▶ TASK PROMPT:
Using the entries below, copy out all lines where "Ihren" is found.

━━━━━━━━━━

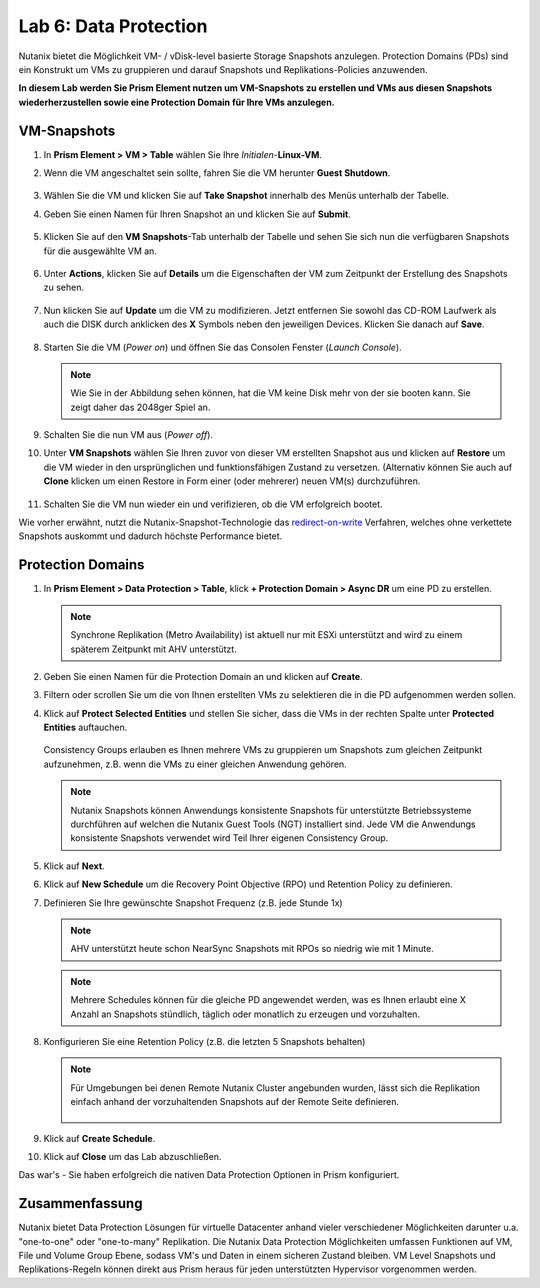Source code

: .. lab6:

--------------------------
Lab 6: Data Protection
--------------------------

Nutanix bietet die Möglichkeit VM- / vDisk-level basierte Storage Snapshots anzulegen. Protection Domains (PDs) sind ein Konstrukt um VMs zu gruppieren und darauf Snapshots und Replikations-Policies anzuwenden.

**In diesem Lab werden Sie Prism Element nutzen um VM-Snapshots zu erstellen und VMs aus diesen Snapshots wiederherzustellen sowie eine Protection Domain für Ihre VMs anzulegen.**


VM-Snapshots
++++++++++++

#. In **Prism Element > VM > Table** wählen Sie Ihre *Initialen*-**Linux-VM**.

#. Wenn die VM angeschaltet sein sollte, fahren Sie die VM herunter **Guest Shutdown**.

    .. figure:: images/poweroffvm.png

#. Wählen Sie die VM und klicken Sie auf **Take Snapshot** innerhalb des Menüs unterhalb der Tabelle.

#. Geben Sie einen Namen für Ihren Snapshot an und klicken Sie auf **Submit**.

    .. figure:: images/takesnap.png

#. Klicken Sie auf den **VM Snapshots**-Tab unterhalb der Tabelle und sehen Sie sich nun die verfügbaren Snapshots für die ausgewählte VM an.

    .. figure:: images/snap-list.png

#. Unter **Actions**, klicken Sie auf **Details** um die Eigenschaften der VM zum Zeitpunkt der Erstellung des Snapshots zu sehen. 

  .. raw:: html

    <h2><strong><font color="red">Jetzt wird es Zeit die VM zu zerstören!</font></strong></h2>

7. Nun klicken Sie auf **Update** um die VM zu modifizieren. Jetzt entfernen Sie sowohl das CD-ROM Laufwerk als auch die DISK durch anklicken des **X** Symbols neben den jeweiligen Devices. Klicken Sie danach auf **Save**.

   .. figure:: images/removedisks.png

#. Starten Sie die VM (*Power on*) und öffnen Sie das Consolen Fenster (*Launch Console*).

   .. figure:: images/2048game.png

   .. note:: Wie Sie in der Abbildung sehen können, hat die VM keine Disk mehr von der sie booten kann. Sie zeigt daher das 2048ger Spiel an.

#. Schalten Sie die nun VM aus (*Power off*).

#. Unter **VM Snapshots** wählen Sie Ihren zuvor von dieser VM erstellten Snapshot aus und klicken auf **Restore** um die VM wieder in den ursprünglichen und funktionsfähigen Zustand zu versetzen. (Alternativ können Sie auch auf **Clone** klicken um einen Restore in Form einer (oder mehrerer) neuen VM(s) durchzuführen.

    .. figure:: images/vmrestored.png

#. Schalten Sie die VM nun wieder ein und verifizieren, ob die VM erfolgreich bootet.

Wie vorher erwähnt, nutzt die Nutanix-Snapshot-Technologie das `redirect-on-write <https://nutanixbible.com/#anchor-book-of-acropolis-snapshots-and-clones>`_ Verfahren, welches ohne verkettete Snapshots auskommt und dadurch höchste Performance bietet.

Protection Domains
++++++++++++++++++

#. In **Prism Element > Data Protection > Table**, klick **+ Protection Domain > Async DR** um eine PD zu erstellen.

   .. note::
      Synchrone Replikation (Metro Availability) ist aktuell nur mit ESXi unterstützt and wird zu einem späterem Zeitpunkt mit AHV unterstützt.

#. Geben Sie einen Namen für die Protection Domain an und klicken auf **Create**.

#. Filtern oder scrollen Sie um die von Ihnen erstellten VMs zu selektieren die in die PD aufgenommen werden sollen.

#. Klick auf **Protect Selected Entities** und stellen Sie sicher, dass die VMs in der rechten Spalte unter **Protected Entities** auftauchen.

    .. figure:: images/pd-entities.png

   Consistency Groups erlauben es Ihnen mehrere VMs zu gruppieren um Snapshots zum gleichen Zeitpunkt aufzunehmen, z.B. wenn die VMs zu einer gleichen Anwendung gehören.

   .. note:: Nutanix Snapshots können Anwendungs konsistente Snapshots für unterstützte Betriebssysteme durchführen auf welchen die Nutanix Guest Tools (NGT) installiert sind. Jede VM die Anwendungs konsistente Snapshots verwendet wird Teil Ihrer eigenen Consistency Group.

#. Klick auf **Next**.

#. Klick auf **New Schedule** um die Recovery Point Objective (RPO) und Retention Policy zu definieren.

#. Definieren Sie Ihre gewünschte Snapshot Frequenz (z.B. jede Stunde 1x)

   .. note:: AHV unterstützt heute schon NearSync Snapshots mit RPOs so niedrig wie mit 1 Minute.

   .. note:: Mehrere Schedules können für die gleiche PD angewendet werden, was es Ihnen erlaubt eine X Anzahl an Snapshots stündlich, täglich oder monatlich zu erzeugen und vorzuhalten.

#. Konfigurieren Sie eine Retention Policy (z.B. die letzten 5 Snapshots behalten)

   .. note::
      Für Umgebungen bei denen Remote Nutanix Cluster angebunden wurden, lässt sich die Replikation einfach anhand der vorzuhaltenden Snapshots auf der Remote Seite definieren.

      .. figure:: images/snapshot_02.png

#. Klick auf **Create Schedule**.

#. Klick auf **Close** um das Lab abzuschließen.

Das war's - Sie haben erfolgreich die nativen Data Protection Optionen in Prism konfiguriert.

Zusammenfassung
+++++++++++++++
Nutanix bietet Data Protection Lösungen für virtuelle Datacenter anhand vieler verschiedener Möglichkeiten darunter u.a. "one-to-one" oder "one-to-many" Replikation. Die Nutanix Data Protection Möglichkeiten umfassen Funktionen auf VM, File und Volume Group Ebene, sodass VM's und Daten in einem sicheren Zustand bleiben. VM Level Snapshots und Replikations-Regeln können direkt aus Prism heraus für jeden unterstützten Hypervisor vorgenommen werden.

━━━━━━━━━━

▶ RESPONSE:
#. Geben Sie einen Namen für Ihren Snapshot an und klicken Sie auf **Submit**.
#. Unter **VM Snapshots** wählen Sie Ihren zuvor von dieser VM erstellten Snapshot aus und klicken auf **Restore** um die VM wieder in den ursprünglichen und funktionsfähigen Zustand zu versetzen. (Alternativ können Sie auch auf **Clone** klicken um einen Restore in Form einer (oder mehrerer) neuen VM(s) durchzuführen.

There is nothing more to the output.